La Cour avait relevé que les messages d'ordre privé échangés par le salarié avec une collègue de l'entreprise étaient pour la plupart à l'initiative de celle-ci, notamment celui contenant en pièce jointe non identifiées des photos érotiques et que l'intéressé s'était contenté de les conserver dans sa boîte de messagerie sans les enregistrer ni les diffuser.

2/ Surfer sur internet au travail à des fins personnelles

Le surf personnel pendant l’horaire de travail est une réalité. Selon l’étude Olfeo 2011, le temps moyen passé sur internet au bureau en 2010 est de 94 minutes par jour dont 59 minutes à des fins non professionnelles (soit 63% du temps passé sur internet) et 35 minutes par jour à des fins professionnelles.
D’après la CNIL, l’employeur peut fixer les conditions et limites de l’utilisation d’internet. Ces limites ne constituent pas, en soi, une atteinte à la vie privée des salariés. L’employeur peut interdire certains comportements (tels que l’interdiction de télécharger des logiciels compte tenu des risques de virus) ou mettre en place des dispositifs de filtrage de sites non autorisés (sites à caractère pornographique, pédophile, d’incitation à la haine raciale, révisionnistes, etc.).
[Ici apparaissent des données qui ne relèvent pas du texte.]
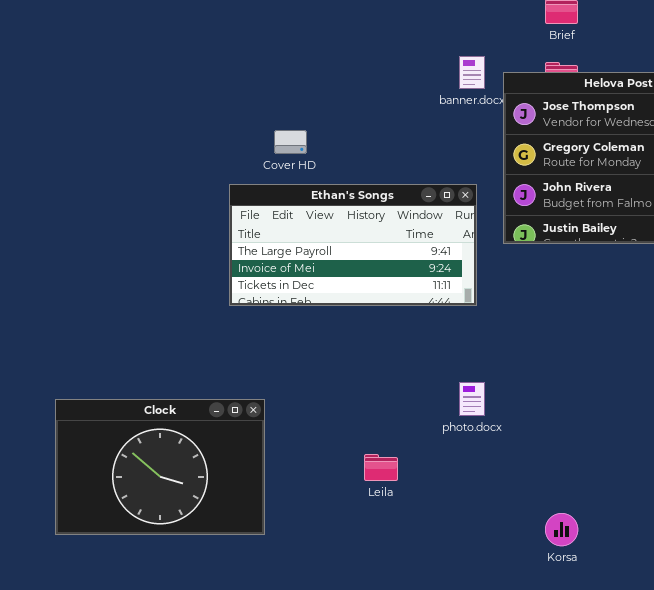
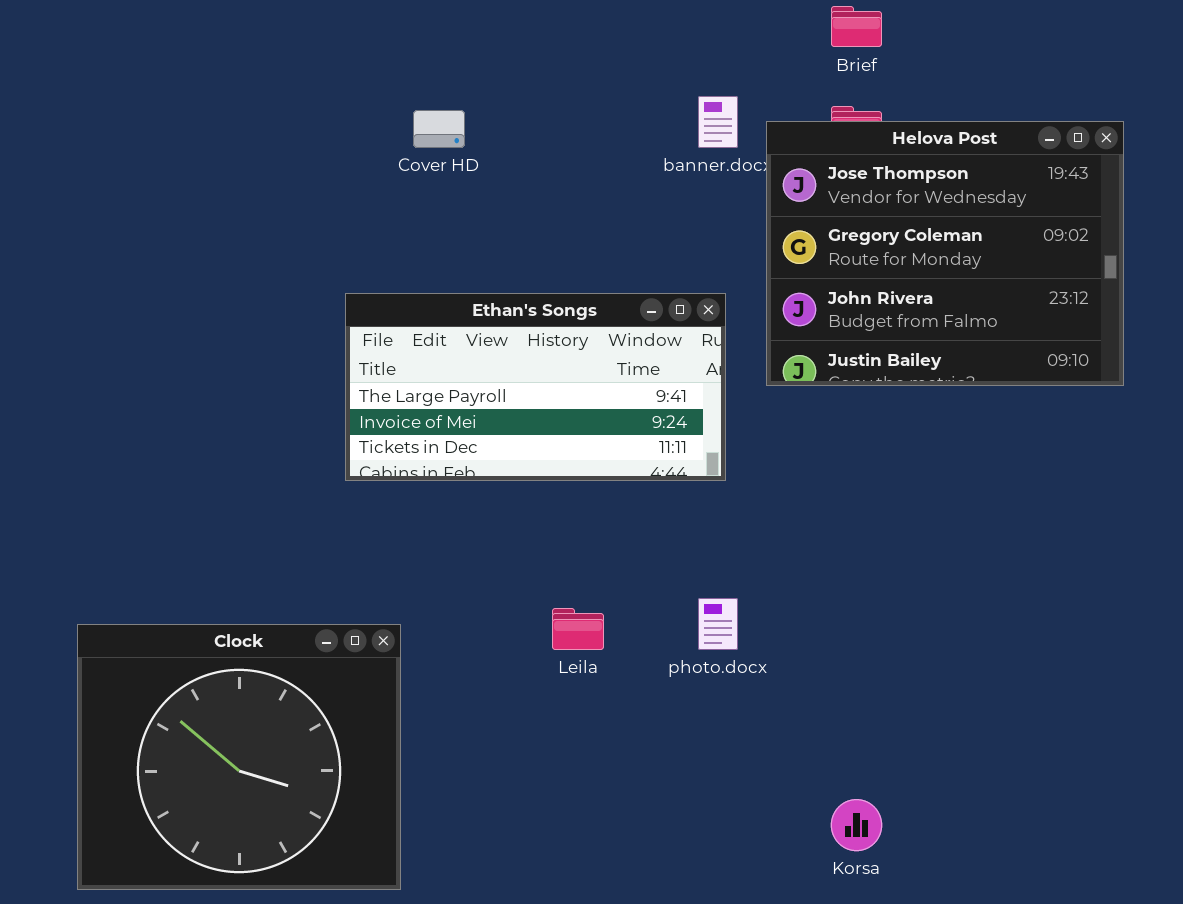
Cover HD: [274,130,307,154] -> [413,110,465,148], moved
Clock: [55,399,265,535] -> [77,624,401,890], resized
Leila: [364,454,398,481] -> [552,608,604,650], moved

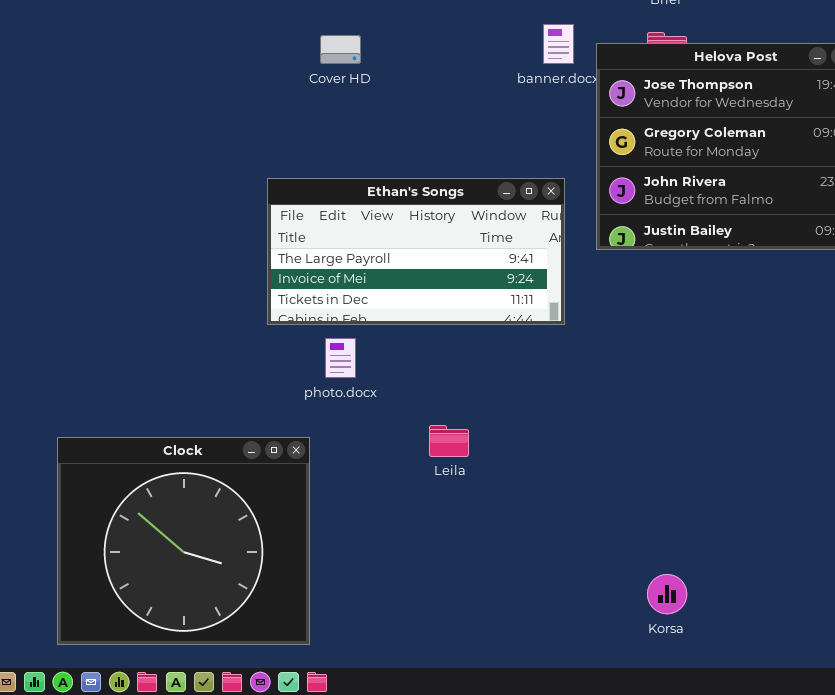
photo.docx: [698,598,738,650] -> [325,338,356,378], moved

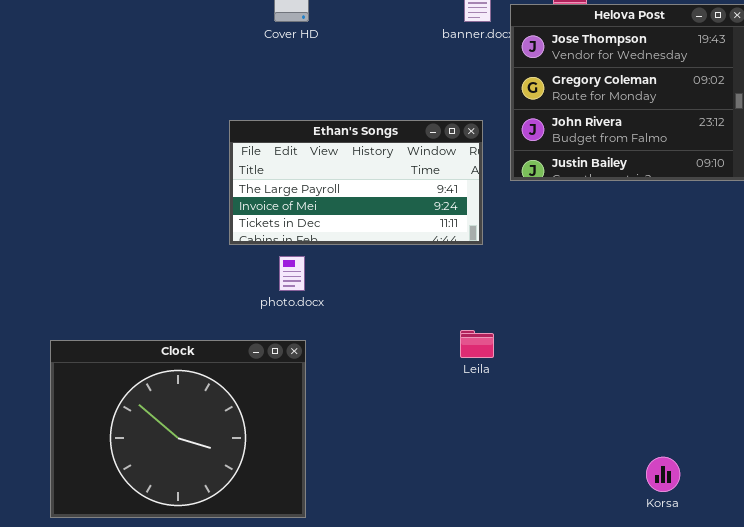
Leila: [429,425,469,457] -> [460,330,494,358], moved
Clock: [57,437,310,645] -> [50,340,306,518], resized
Korsa: [647,574,687,614] -> [646,457,680,492], moved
Qu’il soit interdit ou pas par la charte, la consultation de sites de charme sur les lieux et pendant le temps de travail peut justifier le licenciement du salarié ; 

La Cour de cassation dans un arrêt du 21 septembre 2011 a considéré que les faits suivants constituaient des manquements graves du salarié à ses obligations découlant du contrat de travail, et étaient constitutifs d’une faute grave.
- D’une part, le fait par un salarié de consulter, sur le lieu de travail et pendant l’horaire de travail, des sites internet dont les plus nombreux étaient les sites " d’activité sexuelle et de rencontres". La Cour de cassation prend le soin de relever qu’il a été constaté que le tableau des permanences du salarié et la liste des heures de connexion sur les différents sites internet de l’ordinateur de l’agence révélaient que les heures de consultation des sites étaient celles où celui-ci s’y trouvait seul, chargé de la permanence téléphonique.
- D’autre part, le fait pour un salarié de télécharger sur l’ordinateur de l’employeur un logiciel « drive-cleaner » permettant d’effacer les traces de ses consultations par effacement des fichiers temporaires du disque dur. En conséquence, le salarié ne s’était contenté de supprimer l’historique de connexion sur son navigateur internet, il est intervenu directement sur l’ordinateur « au risque d’endommager le disque dur » comme le rappelait la lettre de licenciement.
 

Ces deux faits caractérisent la faute grave et le bien fondé du licenciement. Tout individu a le droit d'organiser librement sa vie sexuelle. Ce droit ne peut cependant pas être exercé au bureau en portant atteinte au matériel de l’entreprise.